== ACTION ITEM ==
Only the pictures are dropped. Restate each line below word for word.

Records from a data source
--- START ---

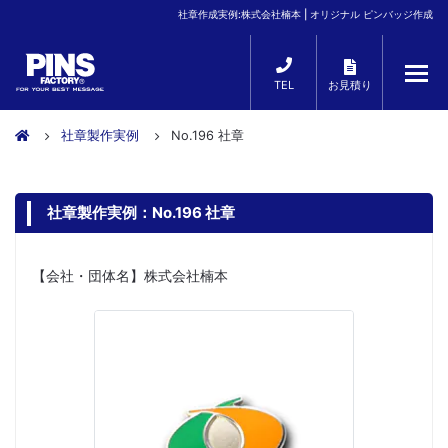
社章作成実例:株式会社楠本 | オリジナル ピンバッジ作成
TEL
お見積り
社章製作実例
No.196 社章
社章製作実例：No.196 社章
【会社・団体名】株式会社楠本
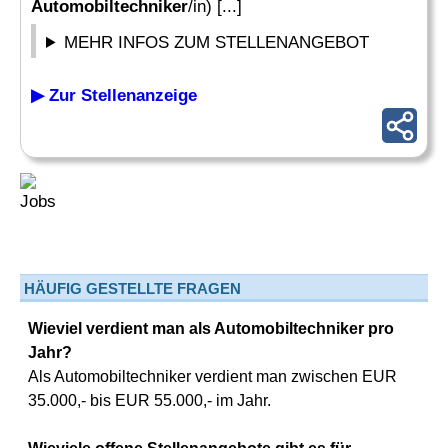
Automobiltechniker
/in) [...]
MEHR INFOS ZUM STELLENANGEBOT
▶ Zur Stellenanzeige
HÄUFIG GESTELLTE FRAGEN
Wieviel verdient man als Automobiltechniker pro
Jahr?
Als Automobiltechniker verdient man zwischen EUR
35.000,- bis EUR 55.000,- im Jahr.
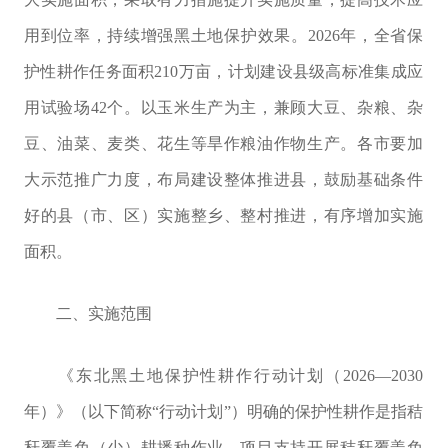
用到位率
，持续增强黑土地保护效果。
2026
年，全省保
护性耕作任务面积
210
万亩，计划建设县级高标准集成应
用试验场
42
个。以玉米生产为主，兼顾大豆、杂粮、杂
豆、油菜、麦类、花生等旱作粮油作物生产。各市要加
大示范推广力度，布局建设整体推进县，鼓励基础条件
好的县（市、区）实施整乡、整村推进，有序增加实施
面积。
二、
实施范围
《东北黑土地保护性耕作行动计划（
2026—2030
年）》（以下简称“行动计划”）明确的保护性耕作是指
秸
秆覆盖免（少）耕播种作业
。项目
支持开展秸秆覆盖免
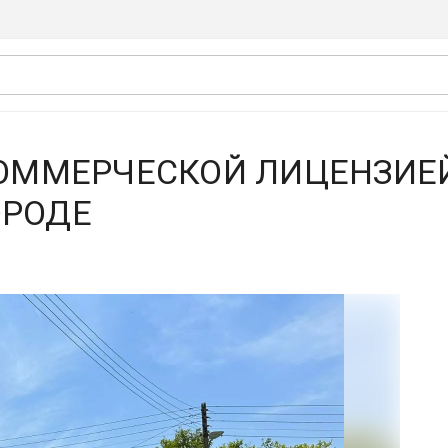
КОММЕРЧЕСКОЙ ЛИЦЕНЗИЕ
ОРОДЕ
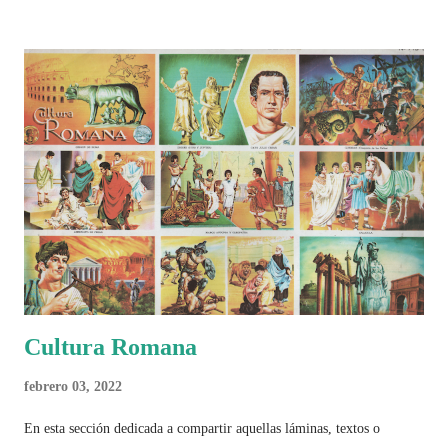
históricos, deportivos, económicos y sociales. Ahora todo ese trabajo y
algo más se reúne en un solo documento: "Mundial Norteamérica
2026 ¿Un punto de quiebre?" Este especial de Pancracio Deportivo no
busca decir únicamente quién ganó o quién perdió. Busca responder si
este Mundial marcó un antes y un después en la forma de entender el
deporte, la identidad nacional, la globalización, la comercialización y
el papel del fútbol como reflejo de nuestras sociedades . Son 230
páginas de análisis, ilustraciones originales y ...
Cultura Romana
febrero 03, 2022
En esta sección dedicada a compartir aquellas láminas, textos o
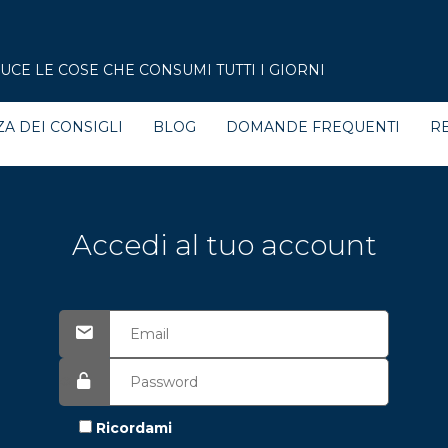
CE LE COSE CHE CONSUMI TUTTI I GIORNI
ZA DEI CONSIGLI
BLOG
DOMANDE FREQUENTI
RE
Accedi al tuo account
Ricordami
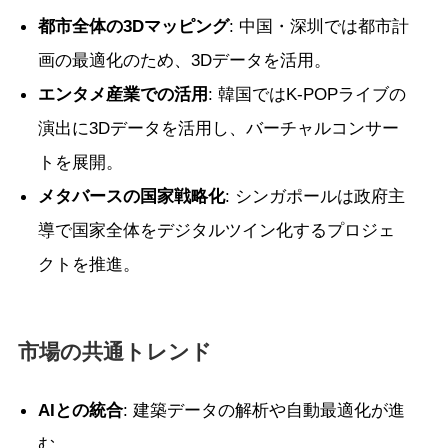
都市全体の3Dマッピング
: 中国・深圳では都市計
画の最適化のため、3Dデータを活用。
エンタメ産業での活用
: 韓国ではK-POPライブの
演出に3Dデータを活用し、バーチャルコンサー
トを展開。
メタバースの国家戦略化
: シンガポールは政府主
導で国家全体をデジタルツイン化するプロジェ
クトを推進。
市場の共通トレンド
AIとの統合
: 建築データの解析や自動最適化が進
む。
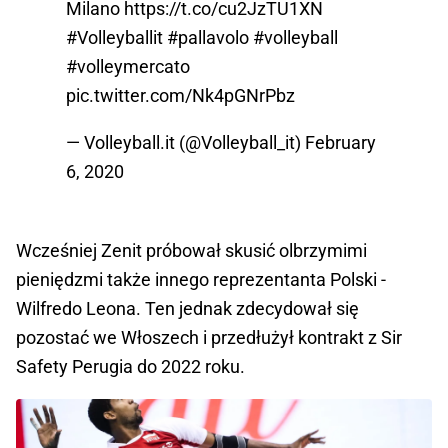
Milano
https://t.co/cu2JzTU1XN
#Volleyballit
#pallavolo
#volleyball
#volleymercato
pic.twitter.com/Nk4pGNrPbz
— Volleyball.it (@Volleyball_it)
February
6, 2020
Wcześniej Zenit próbował skusić olbrzymimi
pieniędzmi także innego reprezentanta Polski -
Wilfredo Leona. Ten jednak zdecydował się
pozostać we Włoszech i przedłużył kontrakt z Sir
Safety Perugia do 2022 roku.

--- END ---

== THE ANSWER ==
社章作成実例:株式会社楠本 | オリジナル ピンバッジ作成
TEL
お見積り
社章製作実例
No.196 社章
社章製作実例：No.196 社章
【会社・団体名】株式会社楠本
Automobiltechniker
/in) [...]
MEHR INFOS ZUM STELLENANGEBOT
▶ Zur Stellenanzeige
HÄUFIG GESTELLTE FRAGEN
Wieviel verdient man als Automobiltechniker pro
Jahr?
Als Automobiltechniker verdient man zwischen EUR
35.000,- bis EUR 55.000,- im Jahr.
用到位率
，持续增强黑土地保护效果。
2026
年，全省保
护性耕作任务面积
210
万亩，计划建设县级高标准集成应
用试验场
42
个。以玉米生产为主，兼顾大豆、杂粮、杂
豆、油菜、麦类、花生等旱作粮油作物生产。各市要加
大示范推广力度，布局建设整体推进县，鼓励基础条件
好的县（市、区）实施整乡、整村推进，有序增加实施
面积。
二、
实施范围
《东北黑土地保护性耕作行动计划（
2026—2030
年）》（以下简称“行动计划”）明确的保护性耕作是指
秸
秆覆盖免（少）耕播种作业
。项目
支持开展秸秆覆盖免
КОММЕРЧЕСКОЙ ЛИЦЕНЗИЕ
ОРОДЕ
históricos, deportivos, económicos y sociales. Ahora todo ese trabajo y
algo más se reúne en un solo documento: "Mundial Norteamérica
2026 ¿Un punto de quiebre?" Este especial de Pancracio Deportivo no
busca decir únicamente quién ganó o quién perdió. Busca responder si
este Mundial marcó un antes y un después en la forma de entender el
deporte, la identidad nacional, la globalización, la comercialización y
el papel del fútbol como reflejo de nuestras sociedades . Son 230
páginas de análisis, ilustraciones originales y ...
Cultura Romana
febrero 03, 2022
En esta sección dedicada a compartir aquellas láminas, textos o
CE LE COSE CHE CONSUMI TUTTI I GIORNI
ZA DEI CONSIGLI
BLOG
DOMANDE FREQUENTI
RE
Accedi al tuo account
Ricordami
都市全体の3Dマッピング
: 中国・深圳では都市計
画の最適化のため、3Dデータを活用。
エンタメ産業での活用
: 韓国ではK-POPライブの
演出に3Dデータを活用し、バーチャルコンサー
トを展開。
メタバースの国家戦略化
: シンガポールは政府主
導で国家全体をデジタルツイン化するプロジェ
クトを推進。
市場の共通トレンド
AIとの統合
: 建築データの解析や自動最適化が進
む。
Milano
https://t.co/cu2JzTU1XN
#Volleyballit
#pallavolo
#volleyball
#volleymercato
pic.twitter.com/Nk4pGNrPbz
— Volleyball.it (@Volleyball_it)
February
6, 2020
Wcześniej Zenit próbował skusić olbrzymimi
pieniędzmi także innego reprezentanta Polski -
Wilfredo Leona. Ten jednak zdecydował się
pozostać we Włoszech i przedłużył kontrakt z Sir
Safety Perugia do 2022 roku.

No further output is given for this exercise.